### DATA UNDER STUDY
_ _ _ _

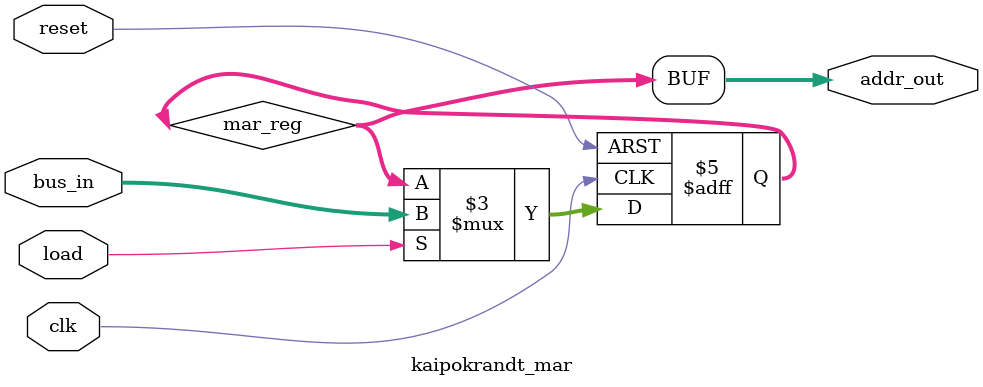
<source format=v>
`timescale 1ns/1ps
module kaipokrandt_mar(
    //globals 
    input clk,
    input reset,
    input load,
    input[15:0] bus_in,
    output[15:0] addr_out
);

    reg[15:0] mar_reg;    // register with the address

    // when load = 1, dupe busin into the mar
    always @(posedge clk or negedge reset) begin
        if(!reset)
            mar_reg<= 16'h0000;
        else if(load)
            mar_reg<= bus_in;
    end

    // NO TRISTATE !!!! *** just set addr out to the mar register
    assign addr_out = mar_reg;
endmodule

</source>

_ _ _ _

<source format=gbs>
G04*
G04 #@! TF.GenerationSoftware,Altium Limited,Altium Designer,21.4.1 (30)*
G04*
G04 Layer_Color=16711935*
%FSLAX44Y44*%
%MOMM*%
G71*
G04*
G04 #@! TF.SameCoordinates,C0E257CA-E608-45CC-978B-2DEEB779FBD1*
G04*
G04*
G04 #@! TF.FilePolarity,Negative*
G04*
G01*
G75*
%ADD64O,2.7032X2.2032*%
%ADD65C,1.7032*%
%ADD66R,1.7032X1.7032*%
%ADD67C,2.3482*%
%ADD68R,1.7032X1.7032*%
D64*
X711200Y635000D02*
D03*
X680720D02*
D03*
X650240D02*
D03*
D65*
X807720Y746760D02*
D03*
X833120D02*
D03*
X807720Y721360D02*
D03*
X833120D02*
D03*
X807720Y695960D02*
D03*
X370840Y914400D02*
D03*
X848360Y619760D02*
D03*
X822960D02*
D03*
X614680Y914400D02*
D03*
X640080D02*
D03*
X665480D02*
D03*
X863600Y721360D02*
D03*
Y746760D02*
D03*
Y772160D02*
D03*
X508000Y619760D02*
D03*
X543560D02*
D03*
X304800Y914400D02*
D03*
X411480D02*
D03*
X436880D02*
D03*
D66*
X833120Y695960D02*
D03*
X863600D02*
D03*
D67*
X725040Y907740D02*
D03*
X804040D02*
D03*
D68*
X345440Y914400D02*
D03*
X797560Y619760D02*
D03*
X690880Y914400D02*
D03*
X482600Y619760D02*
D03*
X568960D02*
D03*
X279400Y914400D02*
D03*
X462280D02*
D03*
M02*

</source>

_ _ _ _

### WORK ITEM
Show all lines from the data that contain "load".

### REPLY TO THE TASK
    input load,
    // when load = 1, dupe busin into the mar
        else if(load)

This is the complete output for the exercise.